# Exercise requirements
Please copy the data from its first line through the line containing "Umtausch & Rückgabe", inclusive, reproducing each line without any change.

*** Source information Section Begins ***

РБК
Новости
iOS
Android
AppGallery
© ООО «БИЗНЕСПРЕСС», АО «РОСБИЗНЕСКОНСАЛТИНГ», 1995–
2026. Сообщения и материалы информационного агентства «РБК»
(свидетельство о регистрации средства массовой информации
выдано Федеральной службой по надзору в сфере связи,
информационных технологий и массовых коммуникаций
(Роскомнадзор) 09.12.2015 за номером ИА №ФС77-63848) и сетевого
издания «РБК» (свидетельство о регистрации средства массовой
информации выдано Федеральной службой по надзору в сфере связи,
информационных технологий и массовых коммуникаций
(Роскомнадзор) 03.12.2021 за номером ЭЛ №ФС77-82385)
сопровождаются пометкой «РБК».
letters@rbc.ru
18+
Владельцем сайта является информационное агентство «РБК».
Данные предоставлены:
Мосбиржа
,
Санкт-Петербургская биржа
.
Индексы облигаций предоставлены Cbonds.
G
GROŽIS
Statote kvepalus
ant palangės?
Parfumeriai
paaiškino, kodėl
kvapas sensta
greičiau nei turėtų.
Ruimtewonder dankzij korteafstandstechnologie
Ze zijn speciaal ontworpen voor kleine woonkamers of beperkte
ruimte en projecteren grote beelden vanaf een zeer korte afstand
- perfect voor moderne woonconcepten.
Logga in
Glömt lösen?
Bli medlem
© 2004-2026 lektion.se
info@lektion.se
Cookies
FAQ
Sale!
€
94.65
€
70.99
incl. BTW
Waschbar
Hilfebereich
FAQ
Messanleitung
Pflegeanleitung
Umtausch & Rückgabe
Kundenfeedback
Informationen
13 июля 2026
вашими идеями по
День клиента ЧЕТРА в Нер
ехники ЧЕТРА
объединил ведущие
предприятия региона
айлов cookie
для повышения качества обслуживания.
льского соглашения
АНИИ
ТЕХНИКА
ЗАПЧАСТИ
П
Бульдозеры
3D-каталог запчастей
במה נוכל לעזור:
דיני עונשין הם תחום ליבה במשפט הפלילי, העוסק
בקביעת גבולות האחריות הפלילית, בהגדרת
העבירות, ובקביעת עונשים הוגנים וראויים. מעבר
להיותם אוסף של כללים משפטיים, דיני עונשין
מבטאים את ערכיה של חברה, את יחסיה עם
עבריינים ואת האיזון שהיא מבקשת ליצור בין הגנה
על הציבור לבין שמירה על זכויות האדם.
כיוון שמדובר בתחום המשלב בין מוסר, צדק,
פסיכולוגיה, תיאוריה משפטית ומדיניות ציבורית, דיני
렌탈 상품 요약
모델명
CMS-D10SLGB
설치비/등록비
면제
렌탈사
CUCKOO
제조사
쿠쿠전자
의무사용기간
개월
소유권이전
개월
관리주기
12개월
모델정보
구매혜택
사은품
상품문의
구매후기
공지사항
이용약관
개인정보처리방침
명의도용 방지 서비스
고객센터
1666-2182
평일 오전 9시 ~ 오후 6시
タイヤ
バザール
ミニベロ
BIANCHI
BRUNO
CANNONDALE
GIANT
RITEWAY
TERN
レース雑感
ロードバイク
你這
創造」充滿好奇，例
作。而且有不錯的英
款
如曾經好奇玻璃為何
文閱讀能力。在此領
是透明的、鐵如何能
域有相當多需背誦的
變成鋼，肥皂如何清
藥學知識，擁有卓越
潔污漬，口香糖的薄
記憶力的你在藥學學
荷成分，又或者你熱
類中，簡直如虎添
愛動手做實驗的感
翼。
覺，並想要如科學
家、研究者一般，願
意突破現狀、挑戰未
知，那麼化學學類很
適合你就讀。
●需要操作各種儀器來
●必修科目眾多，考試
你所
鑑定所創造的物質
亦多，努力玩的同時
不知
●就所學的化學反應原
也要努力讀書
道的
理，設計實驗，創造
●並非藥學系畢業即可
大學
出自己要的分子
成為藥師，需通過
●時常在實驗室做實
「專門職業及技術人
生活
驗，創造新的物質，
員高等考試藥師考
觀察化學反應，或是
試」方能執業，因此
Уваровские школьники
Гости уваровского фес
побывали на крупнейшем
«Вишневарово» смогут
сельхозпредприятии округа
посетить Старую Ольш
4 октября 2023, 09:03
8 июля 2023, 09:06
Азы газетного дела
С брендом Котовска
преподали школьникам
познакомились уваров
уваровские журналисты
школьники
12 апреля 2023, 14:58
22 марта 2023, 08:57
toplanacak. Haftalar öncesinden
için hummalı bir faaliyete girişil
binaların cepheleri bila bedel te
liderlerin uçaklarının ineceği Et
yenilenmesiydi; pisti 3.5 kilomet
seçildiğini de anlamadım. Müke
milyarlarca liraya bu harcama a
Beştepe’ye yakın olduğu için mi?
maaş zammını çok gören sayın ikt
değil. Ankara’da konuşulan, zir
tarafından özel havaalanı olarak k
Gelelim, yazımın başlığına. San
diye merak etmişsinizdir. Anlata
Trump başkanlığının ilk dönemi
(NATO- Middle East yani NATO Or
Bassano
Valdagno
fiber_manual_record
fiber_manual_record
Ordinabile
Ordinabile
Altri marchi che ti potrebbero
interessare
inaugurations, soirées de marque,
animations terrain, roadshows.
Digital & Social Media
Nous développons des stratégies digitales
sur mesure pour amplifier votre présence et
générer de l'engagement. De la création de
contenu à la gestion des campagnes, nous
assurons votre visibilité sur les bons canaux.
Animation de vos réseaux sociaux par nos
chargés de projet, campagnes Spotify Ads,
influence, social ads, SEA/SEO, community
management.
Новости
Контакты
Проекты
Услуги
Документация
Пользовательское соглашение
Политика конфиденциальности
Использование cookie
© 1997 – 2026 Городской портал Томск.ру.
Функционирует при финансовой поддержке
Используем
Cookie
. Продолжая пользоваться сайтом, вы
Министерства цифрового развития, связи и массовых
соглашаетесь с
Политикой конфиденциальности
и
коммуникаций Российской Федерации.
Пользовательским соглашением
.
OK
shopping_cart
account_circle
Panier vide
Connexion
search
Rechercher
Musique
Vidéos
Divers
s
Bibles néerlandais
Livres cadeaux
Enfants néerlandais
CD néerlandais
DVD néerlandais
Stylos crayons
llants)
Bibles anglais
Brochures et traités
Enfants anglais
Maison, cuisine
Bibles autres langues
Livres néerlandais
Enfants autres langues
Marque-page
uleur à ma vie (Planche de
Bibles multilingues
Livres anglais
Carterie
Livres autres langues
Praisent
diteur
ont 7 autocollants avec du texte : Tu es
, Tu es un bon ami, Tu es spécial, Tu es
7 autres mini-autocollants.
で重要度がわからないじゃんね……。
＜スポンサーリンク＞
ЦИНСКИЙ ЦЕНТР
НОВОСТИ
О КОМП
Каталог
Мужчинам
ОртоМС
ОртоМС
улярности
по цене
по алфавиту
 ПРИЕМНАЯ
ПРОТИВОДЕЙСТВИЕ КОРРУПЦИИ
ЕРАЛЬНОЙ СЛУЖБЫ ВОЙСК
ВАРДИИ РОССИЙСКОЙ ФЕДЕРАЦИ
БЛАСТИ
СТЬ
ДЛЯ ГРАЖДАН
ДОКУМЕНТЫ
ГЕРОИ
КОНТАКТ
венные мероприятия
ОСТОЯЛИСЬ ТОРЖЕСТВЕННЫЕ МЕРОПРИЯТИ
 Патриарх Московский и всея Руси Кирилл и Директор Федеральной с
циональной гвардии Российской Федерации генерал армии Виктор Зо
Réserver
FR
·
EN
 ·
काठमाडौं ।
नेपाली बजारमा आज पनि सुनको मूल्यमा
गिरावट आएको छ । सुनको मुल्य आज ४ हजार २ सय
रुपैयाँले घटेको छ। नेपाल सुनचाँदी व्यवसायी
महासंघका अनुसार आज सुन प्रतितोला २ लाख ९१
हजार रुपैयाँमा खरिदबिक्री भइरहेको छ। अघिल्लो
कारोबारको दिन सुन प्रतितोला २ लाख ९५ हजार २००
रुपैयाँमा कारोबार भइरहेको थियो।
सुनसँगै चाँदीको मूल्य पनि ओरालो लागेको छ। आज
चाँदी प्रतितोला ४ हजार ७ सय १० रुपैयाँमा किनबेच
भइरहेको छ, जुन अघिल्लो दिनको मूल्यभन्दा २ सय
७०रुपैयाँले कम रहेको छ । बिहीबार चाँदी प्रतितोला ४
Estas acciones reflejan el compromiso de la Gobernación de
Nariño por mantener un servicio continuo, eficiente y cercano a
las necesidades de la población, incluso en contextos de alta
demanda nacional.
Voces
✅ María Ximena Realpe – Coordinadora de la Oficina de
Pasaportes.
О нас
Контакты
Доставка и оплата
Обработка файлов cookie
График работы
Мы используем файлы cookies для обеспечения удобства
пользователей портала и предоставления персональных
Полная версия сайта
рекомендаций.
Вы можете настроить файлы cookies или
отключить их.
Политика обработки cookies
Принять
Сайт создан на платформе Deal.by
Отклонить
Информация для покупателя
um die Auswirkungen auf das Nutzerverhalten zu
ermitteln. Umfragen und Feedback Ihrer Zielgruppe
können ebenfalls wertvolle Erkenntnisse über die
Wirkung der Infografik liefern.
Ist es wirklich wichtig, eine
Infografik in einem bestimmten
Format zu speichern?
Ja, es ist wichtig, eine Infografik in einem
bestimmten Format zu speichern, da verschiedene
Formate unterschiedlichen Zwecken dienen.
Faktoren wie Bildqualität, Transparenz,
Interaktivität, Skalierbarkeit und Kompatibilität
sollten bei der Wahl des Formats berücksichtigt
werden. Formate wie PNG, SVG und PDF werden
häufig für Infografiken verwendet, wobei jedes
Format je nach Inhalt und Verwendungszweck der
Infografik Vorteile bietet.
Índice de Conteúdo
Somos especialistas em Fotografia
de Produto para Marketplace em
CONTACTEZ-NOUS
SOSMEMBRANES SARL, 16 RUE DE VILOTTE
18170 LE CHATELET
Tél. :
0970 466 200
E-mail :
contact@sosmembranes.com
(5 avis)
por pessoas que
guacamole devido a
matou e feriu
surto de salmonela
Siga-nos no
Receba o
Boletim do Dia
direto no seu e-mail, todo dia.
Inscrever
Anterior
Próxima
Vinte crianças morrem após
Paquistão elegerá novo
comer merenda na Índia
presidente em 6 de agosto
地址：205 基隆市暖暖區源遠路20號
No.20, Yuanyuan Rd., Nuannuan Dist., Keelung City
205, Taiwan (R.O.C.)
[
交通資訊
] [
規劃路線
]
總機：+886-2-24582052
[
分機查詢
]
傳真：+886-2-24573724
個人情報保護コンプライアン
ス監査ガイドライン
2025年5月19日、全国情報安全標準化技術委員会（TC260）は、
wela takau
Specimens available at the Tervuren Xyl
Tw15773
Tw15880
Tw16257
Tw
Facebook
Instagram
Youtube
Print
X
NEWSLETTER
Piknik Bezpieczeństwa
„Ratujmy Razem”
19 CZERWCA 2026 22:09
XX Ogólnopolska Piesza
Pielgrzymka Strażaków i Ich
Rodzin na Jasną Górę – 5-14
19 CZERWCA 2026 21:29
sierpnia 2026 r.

*** Source information Section Ends ***

# Your response
РБК
Новости
iOS
Android
AppGallery
© ООО «БИЗНЕСПРЕСС», АО «РОСБИЗНЕСКОНСАЛТИНГ», 1995–
2026. Сообщения и материалы информационного агентства «РБК»
(свидетельство о регистрации средства массовой информации
выдано Федеральной службой по надзору в сфере связи,
информационных технологий и массовых коммуникаций
(Роскомнадзор) 09.12.2015 за номером ИА №ФС77-63848) и сетевого
издания «РБК» (свидетельство о регистрации средства массовой
информации выдано Федеральной службой по надзору в сфере связи,
информационных технологий и массовых коммуникаций
(Роскомнадзор) 03.12.2021 за номером ЭЛ №ФС77-82385)
сопровождаются пометкой «РБК».
letters@rbc.ru
18+
Владельцем сайта является информационное агентство «РБК».
Данные предоставлены:
Мосбиржа
,
Санкт-Петербургская биржа
.
Индексы облигаций предоставлены Cbonds.
G
GROŽIS
Statote kvepalus
ant palangės?
Parfumeriai
paaiškino, kodėl
kvapas sensta
greičiau nei turėtų.
Ruimtewonder dankzij korteafstandstechnologie
Ze zijn speciaal ontworpen voor kleine woonkamers of beperkte
ruimte en projecteren grote beelden vanaf een zeer korte afstand
- perfect voor moderne woonconcepten.
Logga in
Glömt lösen?
Bli medlem
© 2004-2026 lektion.se
info@lektion.se
Cookies
FAQ
Sale!
€
94.65
€
70.99
incl. BTW
Waschbar
Hilfebereich
FAQ
Messanleitung
Pflegeanleitung
Umtausch & Rückgabe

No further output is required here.